What I will say is the output section is basically a supercharged amplifier of the driver section sonics.  You clearly hear the nature of the driver tubes.  This is of course true in other amps, but I have never heard the effect like this.  Usually a driver tube change is audible, but not night and day.  Imagine all the things you love about your classic KT88 amp with far less distortion and that KT88 rich full sound on steroids.  You are inside the music in a way that none of the other drivers do in my system, in my living room.  You get that KT88 sound without all the nonsense of feedback, RC coupling, whatever.  Instead you get an effortless, breathless, KT88 rich sound with lightning fast transient response.  This is related to slew rate and I will let Lynn discuss that if he chooses.  What matters is how it sounds:)  So now you have an amp with all large plate tubes, no feedback, that is lightning fast and will produce 25 watts all day long with tons of current.  The previous 6V6 version has easily driven 85 dB speakers.  The KT88 version... :)

Just to be clear, this is my system so those of you wanting to get a feel for it can know what I am using:

Lampizator Pacific DAC with 46 DHT tubes run XLR.  Dac is modded to eliminate a cap between DAC board and output stage resulting in a very slight pop when it changes resolution at the beginning of a track.  I find this benign, and the clarity is increased.  Just saying so you know this is better than a stock Pacific.

This drives the Raven preamp and Blackbird amps, cabled with Paul's best Anticable XLR v. 5 something.....   Speakers are Spatial audio X5 with seriously updated crossovers.  I never heard the X5 wake up like this....

 

 

@Donsachs I'm interested in the specifics of the X5 crossover upgrades please.

I have a technical question for tube gurus @lynn_olson @donsachs @atmasphere

I put the intrastage transformer Hashimoto A-107 between the 6sn7 input and 6f6 driver tubes in my SET amplifier. The load resistor connected to the 6f6 grid was 520KOhm. I measured a square wave output and it had a big overshoot. I changed the load resistor to 120KOhm, and the overshoot decreased by amplitude and attenuation time. But still, there is a notable overshoot. I measured a frequency response and there is a hump +1.7dB at 35KHz. There is -3db at 19Hz and  47KHz.

Should I decrease the load resistor more to remove overshoot completely?

If yes, in which value range should be this resistor? For example, if I take a resistor less than 50K it can increase distortions.
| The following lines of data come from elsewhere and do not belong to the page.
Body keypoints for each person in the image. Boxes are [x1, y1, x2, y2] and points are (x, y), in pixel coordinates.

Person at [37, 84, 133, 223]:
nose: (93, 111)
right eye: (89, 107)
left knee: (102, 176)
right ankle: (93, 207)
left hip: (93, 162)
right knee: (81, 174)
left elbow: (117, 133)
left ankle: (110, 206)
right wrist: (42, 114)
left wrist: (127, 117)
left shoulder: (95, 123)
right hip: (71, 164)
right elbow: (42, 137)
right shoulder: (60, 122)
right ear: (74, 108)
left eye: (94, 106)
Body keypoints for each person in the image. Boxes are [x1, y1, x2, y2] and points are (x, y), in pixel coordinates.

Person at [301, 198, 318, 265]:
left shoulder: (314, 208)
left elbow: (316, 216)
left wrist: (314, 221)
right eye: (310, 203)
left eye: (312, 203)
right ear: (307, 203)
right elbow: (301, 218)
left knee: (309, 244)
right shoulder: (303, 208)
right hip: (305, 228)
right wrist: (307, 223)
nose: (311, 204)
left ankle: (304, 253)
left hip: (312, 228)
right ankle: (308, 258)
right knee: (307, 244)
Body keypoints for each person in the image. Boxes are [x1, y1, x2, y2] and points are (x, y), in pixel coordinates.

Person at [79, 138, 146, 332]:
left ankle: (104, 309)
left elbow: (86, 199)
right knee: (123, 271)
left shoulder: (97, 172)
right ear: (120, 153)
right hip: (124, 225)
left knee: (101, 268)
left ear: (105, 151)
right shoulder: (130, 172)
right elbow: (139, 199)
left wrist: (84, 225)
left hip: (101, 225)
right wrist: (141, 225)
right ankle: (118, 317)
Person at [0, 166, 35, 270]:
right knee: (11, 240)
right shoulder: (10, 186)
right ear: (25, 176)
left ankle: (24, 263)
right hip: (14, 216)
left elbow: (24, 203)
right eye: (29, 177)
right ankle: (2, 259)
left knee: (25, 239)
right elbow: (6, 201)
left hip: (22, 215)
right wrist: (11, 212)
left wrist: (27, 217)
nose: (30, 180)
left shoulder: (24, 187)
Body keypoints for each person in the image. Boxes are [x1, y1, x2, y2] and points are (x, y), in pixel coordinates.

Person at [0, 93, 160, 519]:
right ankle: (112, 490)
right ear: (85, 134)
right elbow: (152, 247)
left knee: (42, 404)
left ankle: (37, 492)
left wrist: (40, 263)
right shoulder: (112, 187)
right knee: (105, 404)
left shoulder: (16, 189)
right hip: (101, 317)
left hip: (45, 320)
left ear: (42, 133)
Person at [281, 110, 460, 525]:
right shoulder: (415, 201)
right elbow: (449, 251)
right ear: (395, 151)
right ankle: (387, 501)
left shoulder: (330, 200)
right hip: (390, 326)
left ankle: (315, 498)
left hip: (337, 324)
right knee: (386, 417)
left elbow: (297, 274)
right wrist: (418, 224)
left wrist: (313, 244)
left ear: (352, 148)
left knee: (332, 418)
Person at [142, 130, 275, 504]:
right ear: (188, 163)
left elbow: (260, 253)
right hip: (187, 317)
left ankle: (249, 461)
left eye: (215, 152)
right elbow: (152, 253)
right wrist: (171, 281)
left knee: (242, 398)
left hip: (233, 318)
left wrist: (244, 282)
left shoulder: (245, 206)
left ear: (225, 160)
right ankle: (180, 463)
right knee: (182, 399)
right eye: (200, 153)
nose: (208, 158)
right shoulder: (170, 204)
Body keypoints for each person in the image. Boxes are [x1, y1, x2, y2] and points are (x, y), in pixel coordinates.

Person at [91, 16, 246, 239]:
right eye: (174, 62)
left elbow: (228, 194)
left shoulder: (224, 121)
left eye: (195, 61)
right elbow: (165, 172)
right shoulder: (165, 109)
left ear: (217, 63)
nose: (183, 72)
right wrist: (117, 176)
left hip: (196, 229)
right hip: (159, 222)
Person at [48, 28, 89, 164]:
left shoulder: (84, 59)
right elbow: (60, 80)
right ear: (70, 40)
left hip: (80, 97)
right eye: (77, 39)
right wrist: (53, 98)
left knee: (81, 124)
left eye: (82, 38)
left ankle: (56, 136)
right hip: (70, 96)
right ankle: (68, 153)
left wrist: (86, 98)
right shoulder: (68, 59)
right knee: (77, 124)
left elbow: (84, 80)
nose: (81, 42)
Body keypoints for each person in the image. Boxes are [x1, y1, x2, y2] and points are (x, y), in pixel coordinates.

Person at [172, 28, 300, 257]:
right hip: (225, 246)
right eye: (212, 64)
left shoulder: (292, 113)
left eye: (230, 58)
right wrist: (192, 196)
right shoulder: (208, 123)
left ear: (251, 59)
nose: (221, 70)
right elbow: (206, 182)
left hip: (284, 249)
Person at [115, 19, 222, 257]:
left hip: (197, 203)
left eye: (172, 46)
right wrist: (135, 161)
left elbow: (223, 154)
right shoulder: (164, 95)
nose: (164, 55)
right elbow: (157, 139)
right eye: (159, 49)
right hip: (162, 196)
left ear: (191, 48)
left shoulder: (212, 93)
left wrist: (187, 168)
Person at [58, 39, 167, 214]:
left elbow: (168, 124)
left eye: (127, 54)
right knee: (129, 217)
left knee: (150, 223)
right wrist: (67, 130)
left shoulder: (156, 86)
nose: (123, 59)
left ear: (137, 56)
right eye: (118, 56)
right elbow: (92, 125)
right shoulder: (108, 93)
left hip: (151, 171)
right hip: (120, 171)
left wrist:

http://www.tube-amps.net/HP_A107.htm

 

I went through that with the Amity amplifier in the late Nineties. Nice square waves vs sonics. The amp sounded best with NO grid resistor, and the overshoot was a non-factor. Your amp may be different, of course. Keep in mind that music sources will never excite the overshoot, since it’s all in the far ultrasonic, and most studio mikes are all gone by 25 kHz.

The tube doesn't need that 510K resistor. The DC impedance of the IT is a few kohms at most, and that stabilizes the tube at low frequencies. If the driver is really unstable, maybe the 510K resistor helps, but that's usually the function of a grid stopper resistor, something quite different.